Multi-source Domain Adaptation for Panoramic Semantic Segmentation
Jing Jiang, Sicheng Zhao, Jiankun Zhu, Wenbo Tang, Zhaopan Xu, Jidong Yang, Guoping Liu, Tengfei Xing, Pengfei Xu, Hongxun Yao
TL;DR
The paper tackles panoramic semantic segmentation in a multi-source domain setting by introducing MSDA4PASS, which leverages labeled real pinhole images and synthetic panoramic data to improve segmentation on unlabeled real panoramas. It presents DTA4PASS, comprising Unpaired Semantic Morphing (USM) to bridge distortion via a learnable, unpaired deformation, and Distortion Gating Alignment (DGA) to bridge texture gaps through pin- and pan-like feature gating and uncertainty-guided alignment. The approach achieves state-of-the-art results in outdoor and indoor panoramic benchmarks, demonstrating strong gains over single-source, multi-source, and panoramic-domain baselines, with robust ablations supporting the necessity of USM and DGA. The work offers a practical pathway for scalable panoramic scene understanding in applications like autonomous driving and robotics by effectively exploiting readily available pinhole and synthetic panoramic data while avoiding heavy reliance on costly real panoramic annotations.
Abstract
Unsupervised domain adaptation methods for panoramic semantic segmentation utilize real pinhole images or low-cost synthetic panoramic images to transfer segmentation models to real panoramic images. However, these methods struggle to understand the panoramic structure using only real pinhole images and lack real-world scene perception with only synthetic panoramic images. Therefore, in this paper, we propose a new task, Multi-source Domain Adaptation for Panoramic Semantic Segmentation (MSDA4PASS), which leverages both real pinhole and synthetic panoramic images to improve segmentation on unlabeled real panoramic images. There are two key issues in the MSDA4PASS task: (1) distortion gaps between the pinhole and panoramic domains -- panoramic images exhibit global and local distortions absent in pinhole images; (2) texture gaps between the source and target domains -- scenes and styles differ across domains. To address these two issues, we propose a novel framework, Deformation Transform Aligner for Panoramic Semantic Segmentation (DTA4PASS), which converts all pinhole images in the source domains into distorted images and aligns the source distorted and panoramic images with the target panoramic images. Specifically, DTA4PASS consists of two main components: Unpaired Semantic Morphing (USM) and Distortion Gating Alignment (DGA).

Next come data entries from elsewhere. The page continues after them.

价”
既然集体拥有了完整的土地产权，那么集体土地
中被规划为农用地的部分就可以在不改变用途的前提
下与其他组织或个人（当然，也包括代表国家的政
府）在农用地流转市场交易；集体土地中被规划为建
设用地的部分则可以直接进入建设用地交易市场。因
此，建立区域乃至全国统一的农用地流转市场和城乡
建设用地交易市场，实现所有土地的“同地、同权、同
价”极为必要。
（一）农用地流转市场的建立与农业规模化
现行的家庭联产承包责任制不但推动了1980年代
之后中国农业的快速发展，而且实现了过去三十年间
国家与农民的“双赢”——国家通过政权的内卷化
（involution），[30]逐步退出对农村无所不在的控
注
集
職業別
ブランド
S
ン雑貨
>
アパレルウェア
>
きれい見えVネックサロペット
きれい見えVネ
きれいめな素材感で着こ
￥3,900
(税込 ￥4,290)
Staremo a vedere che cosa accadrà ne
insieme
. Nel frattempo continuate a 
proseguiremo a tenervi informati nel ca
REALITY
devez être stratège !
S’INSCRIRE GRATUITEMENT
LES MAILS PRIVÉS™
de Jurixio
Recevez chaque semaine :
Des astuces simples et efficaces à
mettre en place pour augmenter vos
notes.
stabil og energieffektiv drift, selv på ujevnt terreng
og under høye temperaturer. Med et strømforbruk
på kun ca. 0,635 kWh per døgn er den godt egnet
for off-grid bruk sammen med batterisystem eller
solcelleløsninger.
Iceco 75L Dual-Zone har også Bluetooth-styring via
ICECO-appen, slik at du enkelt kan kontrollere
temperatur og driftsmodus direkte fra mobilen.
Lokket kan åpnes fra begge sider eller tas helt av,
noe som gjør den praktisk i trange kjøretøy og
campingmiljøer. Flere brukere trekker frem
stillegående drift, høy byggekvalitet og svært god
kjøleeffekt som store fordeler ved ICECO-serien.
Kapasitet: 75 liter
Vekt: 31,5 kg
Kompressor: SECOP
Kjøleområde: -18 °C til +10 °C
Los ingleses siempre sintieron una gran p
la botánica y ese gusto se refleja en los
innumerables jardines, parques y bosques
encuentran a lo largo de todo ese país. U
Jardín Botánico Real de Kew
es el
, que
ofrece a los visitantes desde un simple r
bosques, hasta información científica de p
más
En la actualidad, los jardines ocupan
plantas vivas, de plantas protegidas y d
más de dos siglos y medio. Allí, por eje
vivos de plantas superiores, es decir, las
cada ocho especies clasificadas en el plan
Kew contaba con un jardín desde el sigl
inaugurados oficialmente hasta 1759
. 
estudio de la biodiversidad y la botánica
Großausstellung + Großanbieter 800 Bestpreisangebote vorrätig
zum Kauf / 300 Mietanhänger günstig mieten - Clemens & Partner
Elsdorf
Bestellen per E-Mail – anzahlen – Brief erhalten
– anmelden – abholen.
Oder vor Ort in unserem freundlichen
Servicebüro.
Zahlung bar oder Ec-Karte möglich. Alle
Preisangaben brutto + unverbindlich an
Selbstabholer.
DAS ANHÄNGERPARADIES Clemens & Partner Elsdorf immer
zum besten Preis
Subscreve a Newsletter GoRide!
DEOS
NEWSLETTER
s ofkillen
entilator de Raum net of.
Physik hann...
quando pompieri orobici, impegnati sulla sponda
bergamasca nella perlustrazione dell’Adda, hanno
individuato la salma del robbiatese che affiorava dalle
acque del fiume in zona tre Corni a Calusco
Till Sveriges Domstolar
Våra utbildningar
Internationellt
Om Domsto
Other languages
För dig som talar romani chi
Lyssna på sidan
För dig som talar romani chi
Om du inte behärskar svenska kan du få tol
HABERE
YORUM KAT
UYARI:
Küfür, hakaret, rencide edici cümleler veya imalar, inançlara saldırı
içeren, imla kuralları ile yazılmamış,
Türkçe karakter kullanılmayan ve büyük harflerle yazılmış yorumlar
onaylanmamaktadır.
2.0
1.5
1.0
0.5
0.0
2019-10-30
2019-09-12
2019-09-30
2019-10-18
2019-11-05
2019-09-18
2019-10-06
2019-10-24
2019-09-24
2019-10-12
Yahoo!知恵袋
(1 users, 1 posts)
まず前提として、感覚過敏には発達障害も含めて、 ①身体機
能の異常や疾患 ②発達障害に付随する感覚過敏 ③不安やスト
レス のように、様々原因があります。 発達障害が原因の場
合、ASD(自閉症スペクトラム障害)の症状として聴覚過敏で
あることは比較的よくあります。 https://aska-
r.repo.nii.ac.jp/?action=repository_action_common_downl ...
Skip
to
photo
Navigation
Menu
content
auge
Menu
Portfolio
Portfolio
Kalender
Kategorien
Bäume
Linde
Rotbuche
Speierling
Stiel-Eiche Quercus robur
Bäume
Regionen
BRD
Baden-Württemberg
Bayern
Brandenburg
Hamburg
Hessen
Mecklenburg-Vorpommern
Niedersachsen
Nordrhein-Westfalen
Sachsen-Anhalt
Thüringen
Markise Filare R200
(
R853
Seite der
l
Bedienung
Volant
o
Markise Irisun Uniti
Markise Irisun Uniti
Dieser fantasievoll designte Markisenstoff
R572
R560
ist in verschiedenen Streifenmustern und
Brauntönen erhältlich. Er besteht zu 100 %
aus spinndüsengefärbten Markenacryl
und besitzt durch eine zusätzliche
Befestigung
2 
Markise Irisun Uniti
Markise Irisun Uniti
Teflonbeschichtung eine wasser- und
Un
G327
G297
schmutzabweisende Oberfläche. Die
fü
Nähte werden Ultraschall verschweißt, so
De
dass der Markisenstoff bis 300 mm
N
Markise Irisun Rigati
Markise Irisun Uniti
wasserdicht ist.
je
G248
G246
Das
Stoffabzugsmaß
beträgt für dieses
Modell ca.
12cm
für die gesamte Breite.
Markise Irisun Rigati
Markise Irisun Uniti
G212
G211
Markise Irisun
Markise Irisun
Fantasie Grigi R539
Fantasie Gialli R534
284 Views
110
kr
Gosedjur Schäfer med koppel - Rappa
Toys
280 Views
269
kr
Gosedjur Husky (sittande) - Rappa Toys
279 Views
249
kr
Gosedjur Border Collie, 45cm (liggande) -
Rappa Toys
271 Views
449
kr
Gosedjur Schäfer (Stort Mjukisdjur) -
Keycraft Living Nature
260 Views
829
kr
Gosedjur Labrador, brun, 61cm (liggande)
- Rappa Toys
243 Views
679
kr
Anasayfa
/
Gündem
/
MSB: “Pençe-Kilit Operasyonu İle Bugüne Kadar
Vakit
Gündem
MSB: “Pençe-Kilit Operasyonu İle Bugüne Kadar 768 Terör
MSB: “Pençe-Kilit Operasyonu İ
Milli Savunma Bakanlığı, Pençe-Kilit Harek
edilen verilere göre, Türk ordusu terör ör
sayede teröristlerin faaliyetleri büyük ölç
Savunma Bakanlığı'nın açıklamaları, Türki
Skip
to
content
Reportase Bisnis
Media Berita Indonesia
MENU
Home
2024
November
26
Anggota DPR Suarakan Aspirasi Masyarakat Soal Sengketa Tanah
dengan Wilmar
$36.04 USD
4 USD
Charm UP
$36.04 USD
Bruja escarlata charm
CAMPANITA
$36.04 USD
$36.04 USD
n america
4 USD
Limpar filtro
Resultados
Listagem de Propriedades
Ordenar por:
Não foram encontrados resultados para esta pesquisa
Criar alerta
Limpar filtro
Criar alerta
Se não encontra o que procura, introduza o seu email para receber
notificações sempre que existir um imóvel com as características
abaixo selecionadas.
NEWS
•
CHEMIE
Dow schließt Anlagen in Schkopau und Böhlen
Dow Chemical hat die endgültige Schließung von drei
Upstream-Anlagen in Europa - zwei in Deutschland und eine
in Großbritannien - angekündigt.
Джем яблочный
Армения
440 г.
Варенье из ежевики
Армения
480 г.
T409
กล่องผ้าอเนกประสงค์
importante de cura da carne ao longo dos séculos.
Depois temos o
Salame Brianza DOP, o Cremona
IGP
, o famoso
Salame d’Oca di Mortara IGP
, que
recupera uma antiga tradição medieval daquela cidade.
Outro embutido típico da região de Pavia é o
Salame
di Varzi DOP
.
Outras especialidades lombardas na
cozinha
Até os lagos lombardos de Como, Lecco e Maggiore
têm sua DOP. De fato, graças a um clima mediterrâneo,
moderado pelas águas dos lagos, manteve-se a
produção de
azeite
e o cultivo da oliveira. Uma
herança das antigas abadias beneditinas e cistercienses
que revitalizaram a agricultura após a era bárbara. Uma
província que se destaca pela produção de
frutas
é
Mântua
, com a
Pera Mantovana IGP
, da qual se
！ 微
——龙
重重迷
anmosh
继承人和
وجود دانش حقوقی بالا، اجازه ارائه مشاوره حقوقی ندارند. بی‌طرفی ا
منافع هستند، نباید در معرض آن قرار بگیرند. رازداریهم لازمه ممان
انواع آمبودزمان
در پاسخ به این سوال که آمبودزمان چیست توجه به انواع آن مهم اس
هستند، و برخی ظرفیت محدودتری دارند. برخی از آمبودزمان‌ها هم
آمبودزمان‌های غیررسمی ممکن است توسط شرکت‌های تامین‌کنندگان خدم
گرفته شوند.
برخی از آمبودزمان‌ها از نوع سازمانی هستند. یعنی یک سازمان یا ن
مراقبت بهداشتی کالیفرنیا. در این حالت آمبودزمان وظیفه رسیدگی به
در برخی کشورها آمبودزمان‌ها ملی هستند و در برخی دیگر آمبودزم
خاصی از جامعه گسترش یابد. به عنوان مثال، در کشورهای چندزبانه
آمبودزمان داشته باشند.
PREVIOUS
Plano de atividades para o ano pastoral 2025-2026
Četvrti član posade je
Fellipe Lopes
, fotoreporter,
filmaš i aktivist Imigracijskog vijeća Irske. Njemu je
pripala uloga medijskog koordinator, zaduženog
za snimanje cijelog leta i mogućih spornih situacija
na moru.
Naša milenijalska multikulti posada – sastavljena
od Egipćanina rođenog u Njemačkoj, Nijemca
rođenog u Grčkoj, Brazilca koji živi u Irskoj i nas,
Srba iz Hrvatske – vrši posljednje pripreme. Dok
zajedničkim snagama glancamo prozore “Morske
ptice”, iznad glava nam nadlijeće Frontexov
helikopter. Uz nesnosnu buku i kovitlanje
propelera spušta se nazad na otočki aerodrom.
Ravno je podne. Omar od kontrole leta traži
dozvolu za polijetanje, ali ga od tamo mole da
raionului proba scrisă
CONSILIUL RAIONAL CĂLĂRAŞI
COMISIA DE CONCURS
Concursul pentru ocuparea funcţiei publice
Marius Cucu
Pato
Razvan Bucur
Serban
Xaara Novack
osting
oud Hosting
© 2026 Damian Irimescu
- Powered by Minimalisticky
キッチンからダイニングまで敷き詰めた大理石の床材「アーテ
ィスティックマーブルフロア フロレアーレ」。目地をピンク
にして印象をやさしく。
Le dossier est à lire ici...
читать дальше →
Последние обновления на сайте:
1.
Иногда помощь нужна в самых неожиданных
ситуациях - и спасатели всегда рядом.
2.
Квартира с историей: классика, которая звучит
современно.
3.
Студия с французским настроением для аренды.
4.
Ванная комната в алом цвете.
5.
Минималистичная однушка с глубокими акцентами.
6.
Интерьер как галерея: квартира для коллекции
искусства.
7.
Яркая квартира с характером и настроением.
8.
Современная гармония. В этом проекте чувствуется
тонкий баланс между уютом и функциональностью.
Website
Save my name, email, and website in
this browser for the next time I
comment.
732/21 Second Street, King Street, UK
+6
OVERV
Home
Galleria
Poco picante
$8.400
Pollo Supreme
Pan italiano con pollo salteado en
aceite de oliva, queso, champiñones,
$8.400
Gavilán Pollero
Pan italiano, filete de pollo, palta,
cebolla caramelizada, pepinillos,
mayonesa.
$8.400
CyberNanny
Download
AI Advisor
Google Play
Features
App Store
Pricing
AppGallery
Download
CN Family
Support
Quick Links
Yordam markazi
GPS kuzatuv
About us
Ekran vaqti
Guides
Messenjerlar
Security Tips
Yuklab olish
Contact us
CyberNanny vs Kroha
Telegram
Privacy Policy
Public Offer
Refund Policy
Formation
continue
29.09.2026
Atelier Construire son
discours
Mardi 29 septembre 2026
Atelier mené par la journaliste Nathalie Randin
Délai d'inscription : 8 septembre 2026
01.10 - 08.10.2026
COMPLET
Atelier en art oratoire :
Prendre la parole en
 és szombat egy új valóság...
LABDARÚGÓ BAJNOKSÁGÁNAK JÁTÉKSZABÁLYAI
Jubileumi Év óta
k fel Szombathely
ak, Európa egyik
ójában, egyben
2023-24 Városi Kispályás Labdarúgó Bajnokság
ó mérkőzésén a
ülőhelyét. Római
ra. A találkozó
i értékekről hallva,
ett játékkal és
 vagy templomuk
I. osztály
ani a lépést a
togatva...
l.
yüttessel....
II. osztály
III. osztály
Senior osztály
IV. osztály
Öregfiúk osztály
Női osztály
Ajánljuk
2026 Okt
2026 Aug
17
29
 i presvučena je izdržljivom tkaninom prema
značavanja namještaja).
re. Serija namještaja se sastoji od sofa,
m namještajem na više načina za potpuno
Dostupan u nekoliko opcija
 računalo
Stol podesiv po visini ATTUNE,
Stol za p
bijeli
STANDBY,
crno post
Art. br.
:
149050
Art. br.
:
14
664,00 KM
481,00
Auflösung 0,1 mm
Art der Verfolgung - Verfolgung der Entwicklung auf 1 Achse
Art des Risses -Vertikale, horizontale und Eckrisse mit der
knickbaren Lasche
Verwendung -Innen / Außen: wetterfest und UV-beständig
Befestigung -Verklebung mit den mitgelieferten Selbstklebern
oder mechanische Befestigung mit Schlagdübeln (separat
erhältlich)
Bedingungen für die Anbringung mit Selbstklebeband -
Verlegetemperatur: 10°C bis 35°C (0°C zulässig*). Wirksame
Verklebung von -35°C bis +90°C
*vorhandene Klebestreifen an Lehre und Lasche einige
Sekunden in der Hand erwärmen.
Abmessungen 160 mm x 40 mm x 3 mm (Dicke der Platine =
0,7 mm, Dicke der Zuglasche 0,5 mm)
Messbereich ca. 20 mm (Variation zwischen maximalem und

First, in USM, the Dual-view Discriminator (DvD) assists in training the diffeomorphic deformation network at the image and pixel level, enabling the effective deformation transformation of pinhole images without paired panoramic views, alleviating distortion gaps. Second, DGA assigns pinhole-like (pin-like) and panoramic-like (pan-like) features to each image by gating, and aligns these two features through uncertainty estimation, reducing texture gaps.